- [SÉRIE DE TÂCHES]
1/ Répondez à ces questions à partir du texte sur la popote roulante :
(a) Quelle somme Sercovie prévoit-il perdre en vente de ses services en 2021 ?
(b) Quel poste Claudelle Cyr occupe-t-elle ?
(c) Que demande le ROC de l'Estrie ?
2/ Renvoyez, s'il vous plaît, un passage du texte sur la popote roulante tel qu'il figure, en commençant aux mots « Tout comme Sercovie, plusieurs » et en vous arrêtant après « craintes étaient fondées. ».

- [TEXTE DE LA PAGE]
○ ○ ○ ○
En plus d’offrir des repas, les bénévoles s’assurent que les bénéficiaires se portent bien. Souvent, on est le seul contact de ces gens-là, explique Marcel Champoux, un bénévole. On a le temps de s’assurer que tout va bien.

Besoin de financement

Même si le service de popote roulante semble plus essentiel que jamais, le financement est toujours un enjeu. On a un défi financier pour l’année 2021 qui est très important, explique le directeur général de Sercovie, Rémi Demers. On parle de 450 000 $ en moins en vente de nos services (cafétéria, activités du centre).

Tout comme Sercovie, plusieurs organismes ont exprimé leurs craintes dans les derniers mois concernant l’annulation des activités de financement. Force est de constater que leurs craintes étaient fondées.

Le Regroupement des organismes communautaires de l’Estrie (ROC de l’Estrie) demande un soutien financier plus important de l’État.

« Il y a des sommes qui ont été annoncées, mais sur le terrain ça ne se rend pas parce que les critères sont trop rigides. (...) La question de l’argent reste entière. »

— Une citation de  Claudelle Cyr, directrice générale du ROC de l’Estrie

Certains travailleurs communautaires sont à bout de souffle, selon Claudelle Cyr qui ne se fait pas d’illusion sur la charge de travail en 2021. Elle s’attend même à ce qu’elle augmente avec la fin de la pandémie. On pense que ça va être pire. Les gouvernements mettent des mesures en place pour aider les citoyens. Mais on va voir encore plus les effets de la crise quand les mesures d’hygiène vont être levées, conclut-elle.

Plusieurs organismes espèrent qu'en 2021, le gouvernement les sortira de leur état de précarité dans lequel ils sont maintenus depuis longtemps, faute de financement public adéquat.
○ ○ ○ ○
[Questions de quiz basées sur des graphiques]

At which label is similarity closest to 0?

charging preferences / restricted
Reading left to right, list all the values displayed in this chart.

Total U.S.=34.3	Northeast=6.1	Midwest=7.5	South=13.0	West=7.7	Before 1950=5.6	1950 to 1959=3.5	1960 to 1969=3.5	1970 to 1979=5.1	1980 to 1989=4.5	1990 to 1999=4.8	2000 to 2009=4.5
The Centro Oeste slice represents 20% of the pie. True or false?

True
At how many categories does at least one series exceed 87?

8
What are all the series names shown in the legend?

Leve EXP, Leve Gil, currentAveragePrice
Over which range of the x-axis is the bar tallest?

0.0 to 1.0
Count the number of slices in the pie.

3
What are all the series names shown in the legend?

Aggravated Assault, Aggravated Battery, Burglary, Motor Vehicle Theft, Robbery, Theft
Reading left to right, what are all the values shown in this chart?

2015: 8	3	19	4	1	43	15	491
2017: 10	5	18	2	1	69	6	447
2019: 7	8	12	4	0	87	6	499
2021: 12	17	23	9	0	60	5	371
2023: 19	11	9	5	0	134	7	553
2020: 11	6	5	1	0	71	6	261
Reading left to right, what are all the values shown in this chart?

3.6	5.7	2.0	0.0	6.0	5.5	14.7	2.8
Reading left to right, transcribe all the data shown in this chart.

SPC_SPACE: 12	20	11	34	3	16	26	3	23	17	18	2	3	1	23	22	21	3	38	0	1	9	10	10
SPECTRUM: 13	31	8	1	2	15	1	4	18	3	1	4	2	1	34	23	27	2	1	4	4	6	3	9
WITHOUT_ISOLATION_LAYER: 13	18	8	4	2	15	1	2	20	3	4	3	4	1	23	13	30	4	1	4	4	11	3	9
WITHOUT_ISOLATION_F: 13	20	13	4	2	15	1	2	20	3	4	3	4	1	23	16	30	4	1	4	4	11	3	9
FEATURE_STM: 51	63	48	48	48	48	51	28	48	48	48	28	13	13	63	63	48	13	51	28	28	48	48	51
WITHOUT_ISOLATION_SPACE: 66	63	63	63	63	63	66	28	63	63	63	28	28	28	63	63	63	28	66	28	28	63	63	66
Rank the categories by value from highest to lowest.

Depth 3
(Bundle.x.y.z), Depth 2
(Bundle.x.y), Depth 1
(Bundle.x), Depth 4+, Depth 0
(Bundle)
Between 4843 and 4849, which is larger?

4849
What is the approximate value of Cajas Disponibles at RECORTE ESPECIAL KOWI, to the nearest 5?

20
○ ○ ○ ○
- [RÉPONSES AUX TÂCHES]
1/
(a) 450 000 $.
(b) Directrice générale du ROC de l'Estrie.
(c) Un soutien financier plus important de l'État.

2/
Tout comme Sercovie, plusieurs organismes ont exprimé leurs craintes dans les derniers mois concernant l’annulation des activités de financement. Force est de constater que leurs craintes étaient fondées.